Document passage:
Acupuncture, as a means of treating internal disease with external techniques, evolved as a necessary and important adjunct to these beliefs.
Fundamental to acupuncture, and to Chinese philosophy in general, is the concept of energy. This energy, which seems to correspond to fluctuations in the body's electro-magnetic field, is described as flowing along discrete pathways near the surface of the skin according to a diurnal cycle.
Each pathway or channel of energy corresponds to a particular organ. Acupuncture points are specific locations on the channel that may be needled to affect the balance of its energy and thereby regulate the function of its corresponding organ.
Evaluation of the exact nature and degree of energy imbalance resulting in disease is the aim of traditional Chinese diagnostic procedures. These involve precise sequential consideration of data obtained by clinical observation, interrogation (to obtain a detailed case history) and palpation of the pulses.

Excerpted records:

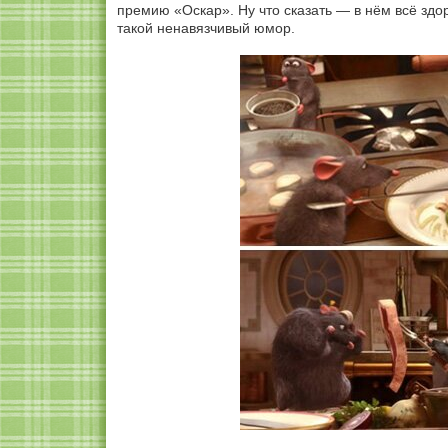
премию «Оскар». Ну что сказать — в нём всё здо
такой ненавязчивый юмор.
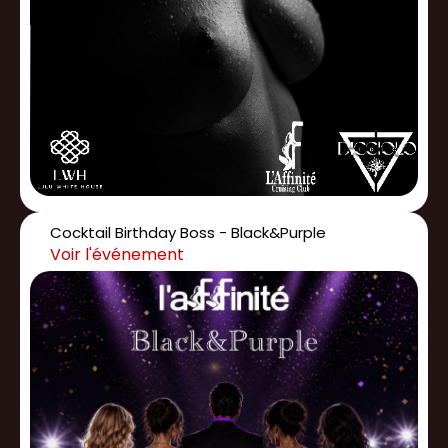
Cocktail Birthday Boss - Black&Purple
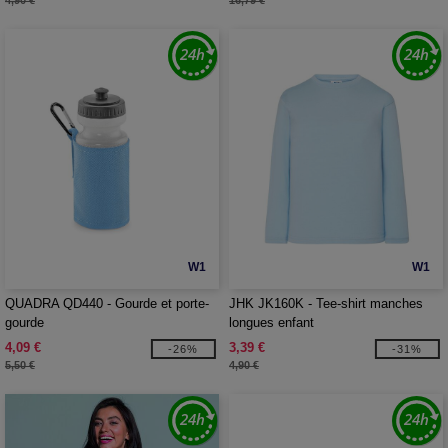
4,90 €
16,79 €
W1
W1
QUADRA QD440 - Gourde et porte-
JHK JK160K - Tee-shirt manches
gourde
longues enfant
4,09 €
3,39 €
-26%
-31%
5,50 €
4,90 €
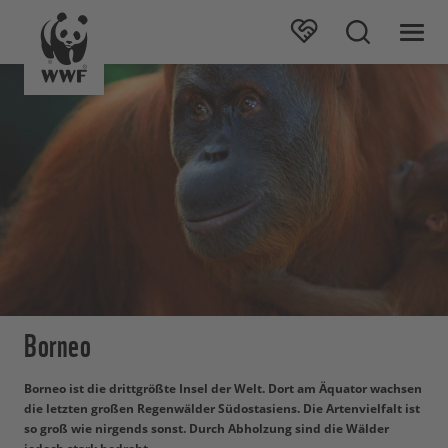
Borneo
Borneo ist die drittgrößte Insel der Welt. Dort am Äquator wachsen
die letzten großen Regenwälder Südostasiens. Die Artenvielfalt ist
so groß wie nirgends sonst. Durch Abholzung sind die Wälder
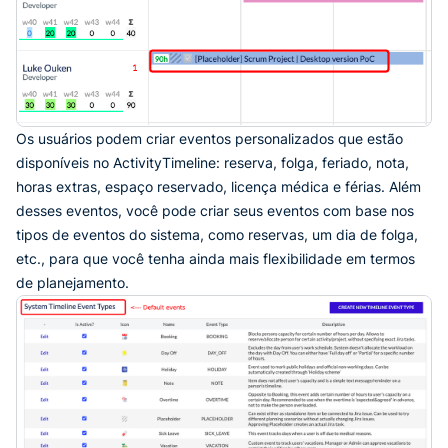
Os usuários podem criar eventos personalizados que estão
disponíveis no ActivityTimeline: reserva, folga, feriado, nota,
horas extras, espaço reservado, licença médica e férias. Além
desses eventos, você pode criar seus eventos com base nos
tipos de eventos do sistema, como reservas, um dia de folga,
etc., para que você tenha ainda mais flexibilidade em termos
de planejamento.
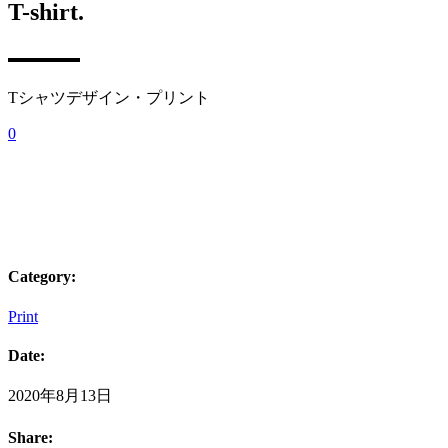
T-shirt.
Tシャツデザイン・プリント
0
Category:
Print
Date:
2020年8月13日
Share:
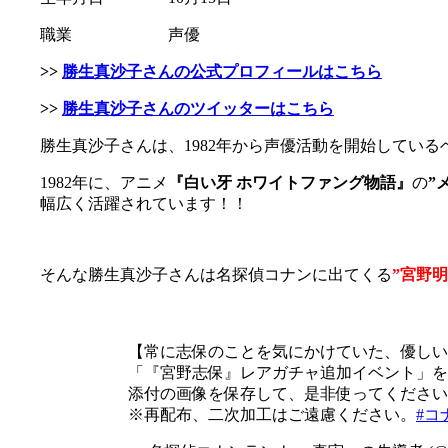
職業 声優
>>
勝生真沙子さんの公式プロフィールはこちら
>>
勝生真沙子さんのツイッターはこちら
勝生真沙子さんは、1982年から声優活動を開始してい
1982年に、アニメ
『白い牙 ホワイトファング物語』
の
”
幅広く活躍されています！！
そんな勝生真沙子さんは名探偵コナンに出てくる
”宮野明
【常に志保のことを気にかけていた、優しい
「『宮野志保』レアガチャ追加イベント」を記
添付の画像を保存して、是非使ってください
※再配布、二次加工はご遠慮ください。
#コ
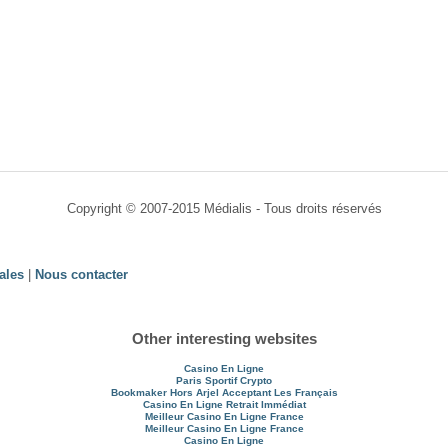
Copyright © 2007-2015 Médialis - Tous droits réservés
ales
|
Nous contacter
Other interesting websites
Casino En Ligne
Paris Sportif Crypto
Bookmaker Hors Arjel Acceptant Les Français
Casino En Ligne Retrait Immédiat
Meilleur Casino En Ligne France
Meilleur Casino En Ligne France
Casino En Ligne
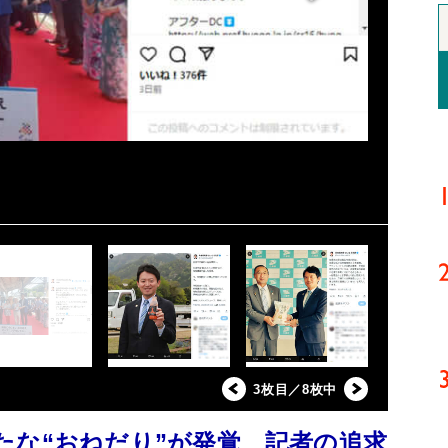
3枚目／8枚中
たな“おねだり”が発覚 記者の追求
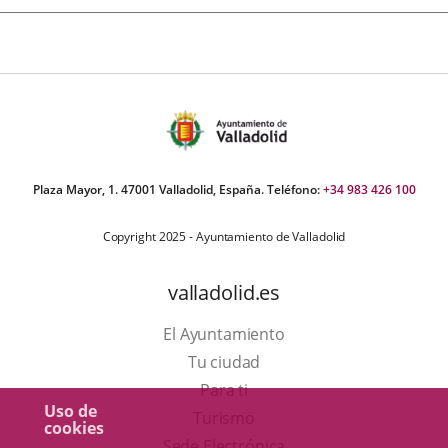
Plaza Mayor, 1. 47001 Valladolid, España. Teléfono:
+34 983 426 100
Copyright 2025 - Ayuntamiento de Valladolid
valladolid.es
El Ayuntamiento
Tu ciudad
Para ti
Uso de
Este
Turismo
cookies
enlace
Enlace
Sede Electrónica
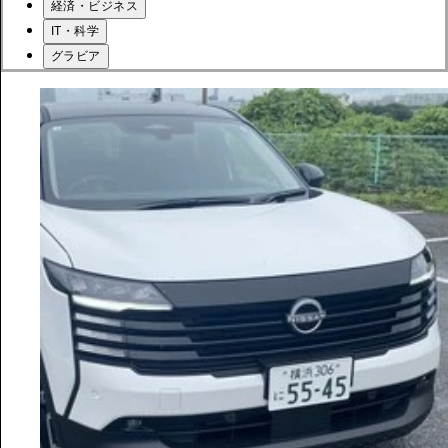
経済・ビジネス
IT・科学
グラビア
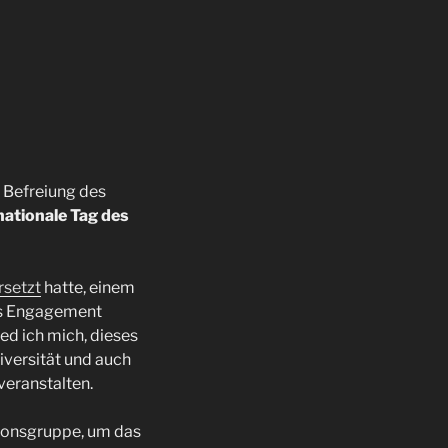
e Befreiung des
nationale Tag des
rsetzt
hatte, einem
es Engagement
ed ich mich, dieses
iversität und auch
veranstalten.
tionsgruppe, um das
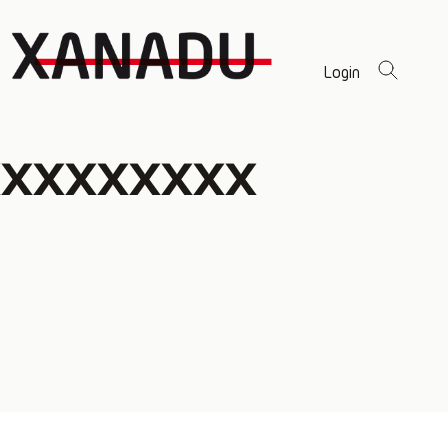
Login
xxxxxxxxx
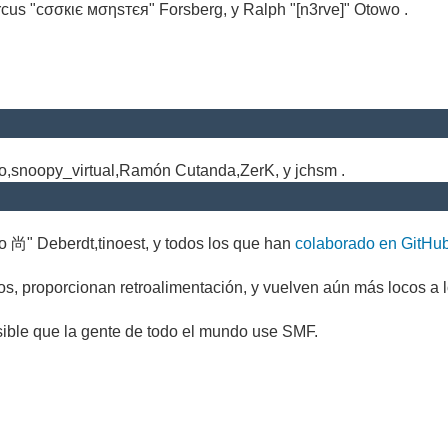
cus "cσσкιє мσηѕтєя" Forsberg, y Ralph "[n3rve]" Otowo .
.
no,snoopy_virtual,Ramón Cutanda,ZerK, y jchsm .
o 尚" Deberdt,tinoest, y todos los que han
colaborado en GitHu
s, proporcionan retroalimentación, y vuelven aún más locos a l
sible que la gente de todo el mundo use SMF.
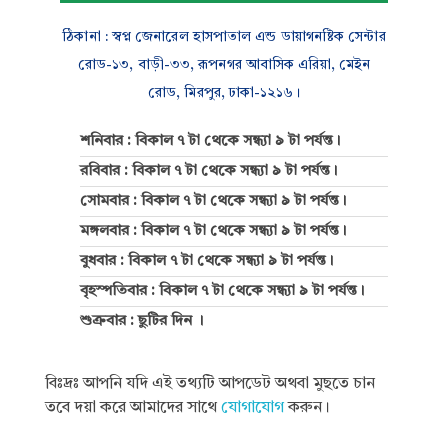
ঠিকানা : স্বপ্ন জেনারেল হাসপাতাল এন্ড ডায়াগনষ্টিক সেন্টার
রোড-১৩, বাড়ী-৩৩, রূপনগর আবাসিক এরিয়া, মেইন
রোড, মিরপুর, ঢাকা-১২১৬।
শনিবার : বিকাল ৭ টা থেকে সন্ধ্যা ৯ টা পর্যন্ত।
রবিবার : বিকাল ৭ টা থেকে সন্ধ্যা ৯ টা পর্যন্ত।
সোমবার : বিকাল ৭ টা থেকে সন্ধ্যা ৯ টা পর্যন্ত।
মঙ্গলবার : বিকাল ৭ টা থেকে সন্ধ্যা ৯ টা পর্যন্ত।
বুধবার : বিকাল ৭ টা থেকে সন্ধ্যা ৯ টা পর্যন্ত।
বৃহস্পতিবার : বিকাল ৭ টা থেকে সন্ধ্যা ৯ টা পর্যন্ত।
শুক্রবার : ছুটির দিন ।
বিঃদ্রঃ আপনি যদি এই তথ্যটি আপডেট অথবা মুছতে চান
তবে দয়া করে আমাদের সাথে
যোগাযোগ
করুন।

Task item A: Repeat the acupuncture text word for word from "Fundamental to acupuncture, and" to "a diurnal cycle.".
Task item B: Pick up the acupuncture text where it stops and keep writing it.
The lines are separate material and have nothing to do with the acupuncture text.

Answer section A:
Fundamental to acupuncture, and to Chinese philosophy in general, is the concept of energy. This energy, which seems to correspond to fluctuations in the body's electro-magnetic field, is described as flowing along discrete pathways near the surface of the skin according to a diurnal cycle.

Answer section B:
Diagnostic information is applied by the practitioner to select a small number of appropriate points for needling according to a complex set of criteria and priorities.
Western and Chinese scientists are currently undertaking research into the scientific basis of acupuncture. Though the exact mechanisms of acupuncture are not fully understood from a Western scientific viewpoint, traditional acupuncture remains an effective modality, distinct from all others in its unique philosophical and physiological comprehension of life.